-- Provided passage follows --

On December 10, 2024, Plaintiff conducted the deposition of Tesla’s Person Most Qualified, Paul Mangiamele. Plaintiff’s counsel, Mr. Fiet, conducted the majority of the deposition, while Mr. Akaragian, also counsel for Plaintiff, interjected and began asking questions during the deposition. The parties disagreed on whether two attorneys were allowed to question the deponent simultaneously. Defense counsel suspended the deposition and moved the Court for a protective order.

Standard 

“In accordance with the liberal policies underlying the discovery procedures, California courts have been broad-minded in determining whether discovery is reasonably calculated to lead to admissible evidence. (Pacific Tel. & Tel. Co. v. Superior Court (1970) 2 Cal.3d 161, 172; Pettie v. Superior Court (1960) 178 Cal.App.2d 680, 687.) As a practical matter, it is difficult to define at the discovery stage what evidence will be relevant at trial. Therefore, the party seeking discovery is entitled to substantial leeway. (Pacific Tel. & Tel. Co., supra, 2 Cal.3d at p. 172.) Furthermore, California’s liberal approach to permissible discovery generally has led the courts to resolve any doubt in favor of permitting discovery. (Id. at p. 173.) In doing so, the courts have taken the view if an error is made in ruling on a discovery motion, it is better that it be made in favor of granting discovery of the nondiscoverable rather than denying discovery of information vital to preparation or presentation of the party's case or to efficacious settlement of the dispute.” (Norton v. Superior Court (1994) 24 Cal.App.4th 1750, 1761.)

-- Provided passage concluded --

▸ **Exercise A**
In one to three sentences, explain why the deposition passage says the party seeking discovery is entitled to substantial leeway.
▸ **Exercise B**
Please reproduce the part of the deposition passage starting with "On December 10, 2024, Plaintiff" and going on through "a protective order.".
The data after this passage is separate material and has no connection to it.

-- Dataset extract follows --

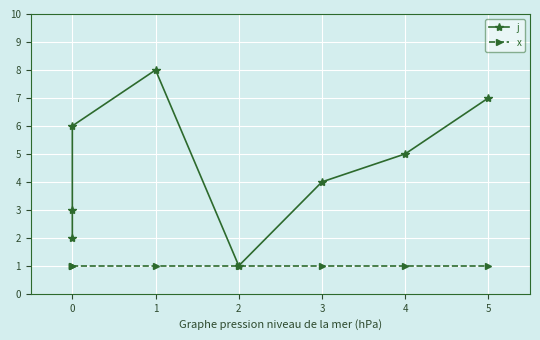

At how many categories does at least one series exceed 1?

7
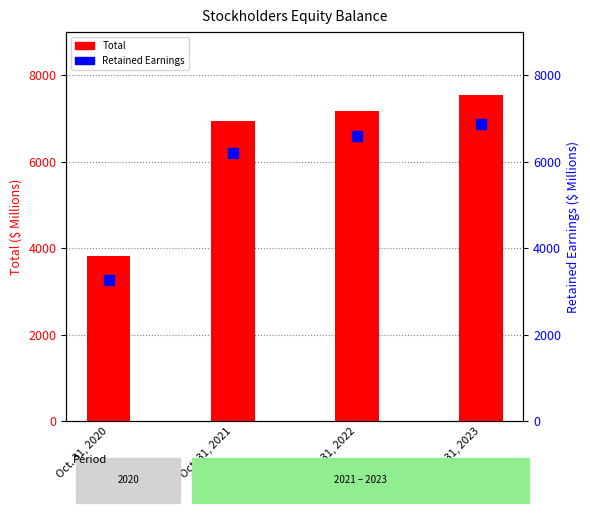

Which series has the largest total across all categories?

Total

-- Dataset extract concluded --

▸ **Final answer A**
The party seeking discovery gets substantial leeway because, as a practical matter, it is difficult to define at the discovery stage what evidence will be relevant at trial.

▸ **Final answer B**
On December 10, 2024, Plaintiff conducted the deposition of Tesla’s Person Most Qualified, Paul Mangiamele. Plaintiff’s counsel, Mr. Fiet, conducted the majority of the deposition, while Mr. Akaragian, also counsel for Plaintiff, interjected and began asking questions during the deposition. The parties disagreed on whether two attorneys were allowed to question the deponent simultaneously. Defense counsel suspended the deposition and moved the Court for a protective order.